-- START OF Text to read --

Hum, does it ever seem like you are not getting enough variety in your workouts?


I had been thinking that myself.
I have got no organised training programme and no specific goals. I am just working on the idea that anything is better than nothing.
I am finding these boots a bit uncomfortable for running, which has put me off a bit. I am still wearing the leather boots they supply me with at work, these and my leather cycling shoes are are my only major failings in acheiving a vegan lifestyle.
I am going to buy some vegan safety boots and running shoes, but I am still undecide as to whether to buy them mail order and hope I get the right size first time, or travel some distance to a shop that stocks them so I can try them on first.
I haven't been out on the mountain bike much recently because of the cold weather. If I was training seriously I would go anyway, but I like mountain biking because I like mountain biking and because it is exercise. If it's just exercise, I don't bother.
Once I get some lighter footwear I'll go back to doing more burpees and skipping.

-- END OF Text to read --
-- START OF Input --

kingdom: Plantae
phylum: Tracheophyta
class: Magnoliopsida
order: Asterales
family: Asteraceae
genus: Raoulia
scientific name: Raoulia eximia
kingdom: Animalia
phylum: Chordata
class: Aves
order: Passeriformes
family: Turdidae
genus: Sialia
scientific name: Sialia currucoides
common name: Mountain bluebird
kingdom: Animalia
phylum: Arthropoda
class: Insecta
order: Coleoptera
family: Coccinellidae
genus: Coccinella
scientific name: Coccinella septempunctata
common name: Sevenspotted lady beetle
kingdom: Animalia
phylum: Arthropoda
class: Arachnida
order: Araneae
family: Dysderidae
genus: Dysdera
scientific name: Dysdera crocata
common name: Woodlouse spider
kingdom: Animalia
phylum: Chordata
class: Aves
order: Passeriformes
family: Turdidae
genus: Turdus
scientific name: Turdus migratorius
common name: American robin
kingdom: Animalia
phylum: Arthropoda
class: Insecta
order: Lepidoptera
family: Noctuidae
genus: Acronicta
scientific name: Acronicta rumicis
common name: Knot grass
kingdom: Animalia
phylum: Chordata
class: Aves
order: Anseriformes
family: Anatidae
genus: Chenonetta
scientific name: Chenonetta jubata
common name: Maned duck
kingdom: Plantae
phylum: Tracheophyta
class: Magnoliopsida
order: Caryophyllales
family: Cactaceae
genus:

-- END OF Input --

### Written tasks
1. Copy the post about workout variety and vegan footwear word for word, in full.
2. Repeat the whole taxonomic listing, from its first kingdom line through its final line, without changing anything.

### Answers in order
1.
Hum, does it ever seem like you are not getting enough variety in your workouts?


I had been thinking that myself.
I have got no organised training programme and no specific goals. I am just working on the idea that anything is better than nothing.
I am finding these boots a bit uncomfortable for running, which has put me off a bit. I am still wearing the leather boots they supply me with at work, these and my leather cycling shoes are are my only major failings in acheiving a vegan lifestyle.
I am going to buy some vegan safety boots and running shoes, but I am still undecide as to whether to buy them mail order and hope I get the right size first time, or travel some distance to a shop that stocks them so I can try them on first.
I haven't been out on the mountain bike much recently because of the cold weather. If I was training seriously I would go anyway, but I like mountain biking because I like mountain biking and because it is exercise. If it's just exercise, I don't bother.
Once I get some lighter footwear I'll go back to doing more burpees and skipping.

2.
kingdom: Plantae
phylum: Tracheophyta
class: Magnoliopsida
order: Asterales
family: Asteraceae
genus: Raoulia
scientific name: Raoulia eximia
kingdom: Animalia
phylum: Chordata
class: Aves
order: Passeriformes
family: Turdidae
genus: Sialia
scientific name: Sialia currucoides
common name: Mountain bluebird
kingdom: Animalia
phylum: Arthropoda
class: Insecta
order: Coleoptera
family: Coccinellidae
genus: Coccinella
scientific name: Coccinella septempunctata
common name: Sevenspotted lady beetle
kingdom: Animalia
phylum: Arthropoda
class: Arachnida
order: Araneae
family: Dysderidae
genus: Dysdera
scientific name: Dysdera crocata
common name: Woodlouse spider
kingdom: Animalia
phylum: Chordata
class: Aves
order: Passeriformes
family: Turdidae
genus: Turdus
scientific name: Turdus migratorius
common name: American robin
kingdom: Animalia
phylum: Arthropoda
class: Insecta
order: Lepidoptera
family: Noctuidae
genus: Acronicta
scientific name: Acronicta rumicis
common name: Knot grass
kingdom: Animalia
phylum: Chordata
class: Aves
order: Anseriformes
family: Anatidae
genus: Chenonetta
scientific name: Chenonetta jubata
common name: Maned duck
kingdom: Plantae
phylum: Tracheophyta
class: Magnoliopsida
order: Caryophyllales
family: Cactaceae
genus:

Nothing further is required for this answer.